Within the global translation market, there are over 200 global language service providers (LSPs), each reporting annual revenues larger than $1 million. Collectively, the 2020 revenue of all 200 companies equates to approximately $8 billion. All of these LSPs have robust service structures, hold a presence across different time zones, and cover 50+ languages.
Fortune 500 companies are increasingly weighing the possibility of choosing a one-stop-shop solution for their company’s LSP needs across global markets. Can this seemingly perfect centralization solution really exist? Should it exist?
Let’s examine the pros and cons of a centralized global provider vs. many smaller local translation agencies.
Global providers offer non-stop service support. Armed with a network of vetted freelance linguists and offices across multiple time zones, global firms can provide quick customer service 24/7. This means if there’s a problem with a project, it will be addressed quickly.
Smaller, local agencies tend to focus on at most a few languages. Additionally, they usually do not offer services outside of standard document translation. Global providers have invested heavily in not only covering a wide range of languages but also services that complement traditional translation projects.
Examples of this include: SEO on top of website localization; the development of “localization-friendly” e-learning modules for different markets; and subtitling and voiceover of multilingual scripts.
This enables them to offer a full package solution and alleviate the client’s burden of coordinating various vendors on a project.
Global providers are obliged to follow very strict security policies dictated by both their client and their certifying body (ISO, TÜV, etc.). Linguists and employees are rigorously monitored through non-disclosure agreements (NDAs) and technological solutions to ensure confidentiality.

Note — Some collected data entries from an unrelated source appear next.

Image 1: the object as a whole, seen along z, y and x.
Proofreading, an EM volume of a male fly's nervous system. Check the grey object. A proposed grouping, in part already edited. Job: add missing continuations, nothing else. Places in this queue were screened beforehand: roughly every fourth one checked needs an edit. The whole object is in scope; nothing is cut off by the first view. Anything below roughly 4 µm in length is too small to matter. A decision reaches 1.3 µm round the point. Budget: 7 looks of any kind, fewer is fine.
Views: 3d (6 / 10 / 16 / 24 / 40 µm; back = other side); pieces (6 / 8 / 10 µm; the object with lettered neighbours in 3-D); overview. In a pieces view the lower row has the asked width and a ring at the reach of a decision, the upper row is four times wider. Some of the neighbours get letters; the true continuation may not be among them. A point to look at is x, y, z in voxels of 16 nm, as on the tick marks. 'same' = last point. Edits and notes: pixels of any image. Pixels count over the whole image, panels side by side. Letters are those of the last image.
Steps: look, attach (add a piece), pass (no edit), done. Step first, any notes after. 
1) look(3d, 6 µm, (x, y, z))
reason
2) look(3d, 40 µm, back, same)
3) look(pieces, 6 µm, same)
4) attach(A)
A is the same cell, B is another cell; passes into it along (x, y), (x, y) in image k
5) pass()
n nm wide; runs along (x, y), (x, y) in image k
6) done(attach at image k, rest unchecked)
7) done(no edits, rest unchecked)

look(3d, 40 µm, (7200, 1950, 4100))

One global provider is easier to audit than hundreds of smaller providers in the regions. On average, global translation companies are audited by their clients every two to three years; in some cases, even yearly.
Global providers are equipped to handle these audits. They often have dedicated internal quality assurance teams that execute client audits on a weekly, if not daily, basis. Additionally, all major LSPs follow ISO-standards, which is often a prerequisite of being able to work with large global businesses.
Even the most organized company will struggle with internal communication between teams. Often, global companies distribute a document for local translation, but fail to coordinate with other offices, meaning the document is translated twice.
For example, let’s say a company is operating in both Germany and Austria. Their Germany office has already translated an English document into German. The Austrian office, unaware of this, also gets the same document translated into German a second time by another agency. See the problem?
Global LSPs place heavy focus on a centralized language asset strategy. This ensures that not only translation memories are referenced, but also glossaries and style guides as well.
All content that was previously translated can easily be detected via the central translation memory (TM) database. This eliminates the risk of translating the same document twice, ultimately reducing costs.
Managing the full translation cycle of a project can be complex—even more so when multiple languages are involved. Global LSPs focus on providing their clients with a robust translation management system (TMS) that creates a workflow from the initial upload of content to the finalized translated product.
Here are some of the core benefits of a TMS:
With a few exceptions, most global providers struggle to compete with local agencies when locking in competitive rates for certain markets. These markets include specifically Latin America, Asia, Africa, and some countries in Europe (mostly Eastern Europe).
TM helps global providers reduce global rates to a minimum. However, infrastructure costs and different margin expectations prevent the major global LSPs from matching the low-cost rates of their smaller local competitors.
Local translation companies can be more flexible and knowledgeable about local regulations. Despite a global LSP’s worldwide network of subject matter experts and qualified linguists, their insight is limited. Local requirements may not have been as deeply explored or studied in the same depth as with local agencies. Think of sworn translations for Vietnam or highly specialized interpreters for a meeting in an industrial, remote site somewhere in China.
Currency fluctuation along with tax requirements can have major impacts on the total price of a product. While global companies have offices spread across the globe, not all countries are covered. Foreign invoicing complexities often mean higher costs for the buyer.
There are certainly advantages of working with one or two global providers; advantages that can and often do outweigh those of working with many smaller agencies regionally. Yet, companies still consistently find the need to use smaller local LSPs for special cases. Historically, the main driver behind the quest for vendor consolidation has been cost and the need for centralized supplier management.
So, rather than asking if using a global LSP vs. a local agency is better, the question becomes how I (the global buyer) can have all the benefits and ease of working with one large LSP while integrating management of several small LSPs for niche cases without driving costs up.
By implementing a global multi-vendor TMS, large enterprises can continue working with local and regional vendors in certain markets where it makes sense. This allows large companies to use multiple vendors with ease by ensuring everything is centralized in one multi-vendor management platform.